久宝寺川では剣先船が活躍し、肥料(干しイワシ)やしょうゆ、酒などを大坂から運び、農産物などを奈良から運んでいました。河内国の23か村に許可されていた「在郷剣先船」と呼ばれていたものは、付替え前は16か村が船を所持していました。 国分船はそのうちの一つです。剣先船は、亀の瀬の手前の峠村で荷を降ろし、人力で国境を越えたのちに大和の魚梁船(やなぶね)に積み替えられていました。しかし、付け替え後は新十三間川から新大和川を遡ると遠まわりになってしまい、次第に利用が少なくなっていきました。 ※新十三間川…大坂から新大和川の河口である堺の北まで、海を利用して行くのは船の構造上に問題があり、非常に危険でした。
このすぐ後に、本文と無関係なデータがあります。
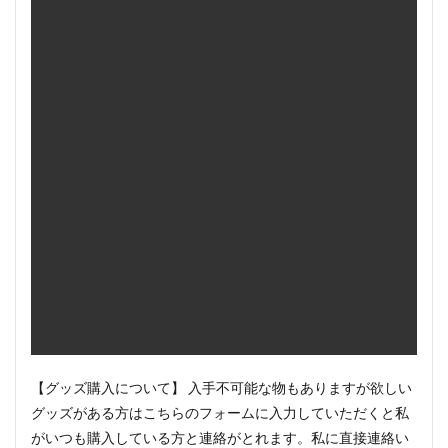
【グッズ購入について】 入手不可能な物もありますが欲しい
グッズがある方はこちらのフォームに入力していただくと私
がいつも購入している方と連絡がとれます。私に直接連絡い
そこで、大坂から住吉まで通じていた十三間堀川を、海岸線に沿う形で、新大和川の河口の近くまで延長する工事を行い、剣先船の通路としました。 |
法善寺前二重堤
延宝(えんぽう)2年(1674)、久宝寺川と玉櫛川の分岐点にあった法善寺前二重堤が決壊しました。この頃の大和川は、久宝寺川と玉櫛川に分かれていますが、淀川まで通じている久宝寺川の方が、川幅(左右の堤防間の距離)が広く、一方の玉櫛川は下流に行くほど狭くて、さらに枝分かれしていました。そこで、大雨で水かさが増した時には、久宝寺川の方に多くの水が流れるように、玉櫛川の入口を狭くするための堤防(二重堤)がつくられていました。これが「法善寺前二重堤」です。玉櫛川への流量を抑えていたこの堤が決壊して以降、玉櫛川の流量が増加し、玉櫛川から深野池・新開池付近で洪水が繰り返されるようになりました。
法善寺前二重堤の記録(堤切所之覚附箋図部分)
付け替え工事までの年表 ※柏原市に関係するできごと中心
西暦 | 年号 | できごと |
709 | 和銅2 | 河内・摂津で雨が降り続く |
762 | 天平宝字6 | 狭山池堤決壊、長瀬堤決壊 |
772 | 宝亀3 | 茨田・渋川・志紀堤決壊 |
785 | 延暦4 | 河内国で洪水氾濫し食料も乏しくなる、堤の決壊は30ヵ所、これらを修造 |
788 | 延暦7 | 和気清麻呂、河内川(平野川)の水を西海に流す付け替え工事に着手(失敗) |
806 | 大同元 | 河内・摂津に洪水 |
832 | 天長9 | 大風雨があり河内・摂津に洪水、堤決壊 |
1544 | 天文13 | 畿内洪水、河内・摂津に被害 |
1563 | 永禄6 | 8日間雨が降り続き、河内国で約16,000人死亡 |
1608 | 慶長13 | 風雨が続き摂津・河内に洪水 |
1620 | 元和6 | 洪水により柏原村で堤決壊、24,000石の被害 |
1633 | 寛永10 | 柏原・船橋・国府村で堤決壊、柏原村で家屋50戸破損・36人死亡 |
1635 | 寛永12 | 国分・船橋・弓削村で堤決壊 |
1636 | 寛永13 | 柏原船営業開始 |
付け替え運動へ
この状況を克服しようと、万治(まんじ)2年(1659)ごろから、河内地域の農民による抜本的な改革案として、「大和川を西に向け、直接、住吉・堺の海へ流れ込むように付け替える」ことが嘆願されるようになりました。やがて今米村(今の東大阪市)の中甚兵衛らが中心となり、付け替え運動が展開していきます。